### INFORMATION GIVEN

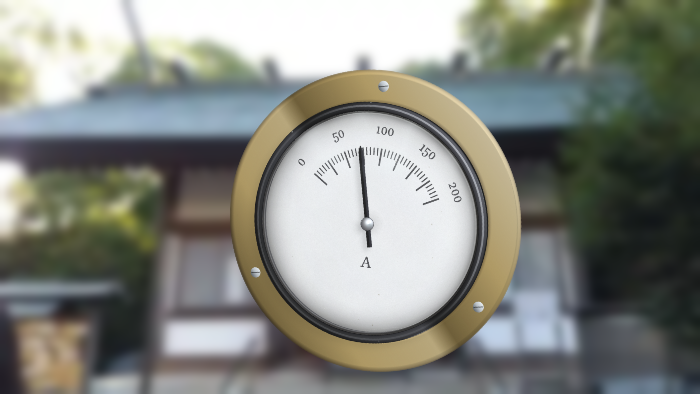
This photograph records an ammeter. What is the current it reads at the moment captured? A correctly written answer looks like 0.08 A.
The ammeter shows 75 A
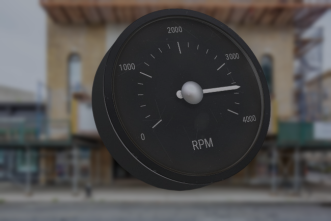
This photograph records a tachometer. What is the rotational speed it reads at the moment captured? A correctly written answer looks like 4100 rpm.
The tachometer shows 3500 rpm
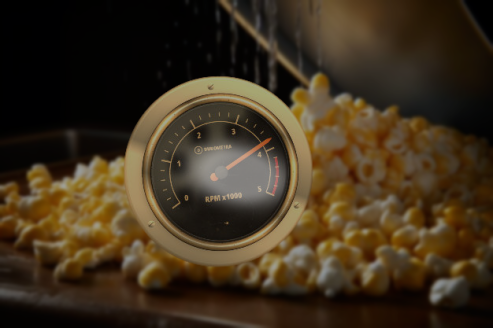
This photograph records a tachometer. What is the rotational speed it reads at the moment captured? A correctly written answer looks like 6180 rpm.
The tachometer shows 3800 rpm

######

• _TASK DIRECTIONS_
Can you copy every row above word for word, leaving the pictures out?

• _TASK RESPONSE_
This photograph records an ammeter. What is the current it reads at the moment captured? A correctly written answer looks like 0.08 A.
The ammeter shows 75 A
This photograph records a tachometer. What is the rotational speed it reads at the moment captured? A correctly written answer looks like 4100 rpm.
The tachometer shows 3500 rpm
This photograph records a tachometer. What is the rotational speed it reads at the moment captured? A correctly written answer looks like 6180 rpm.
The tachometer shows 3800 rpm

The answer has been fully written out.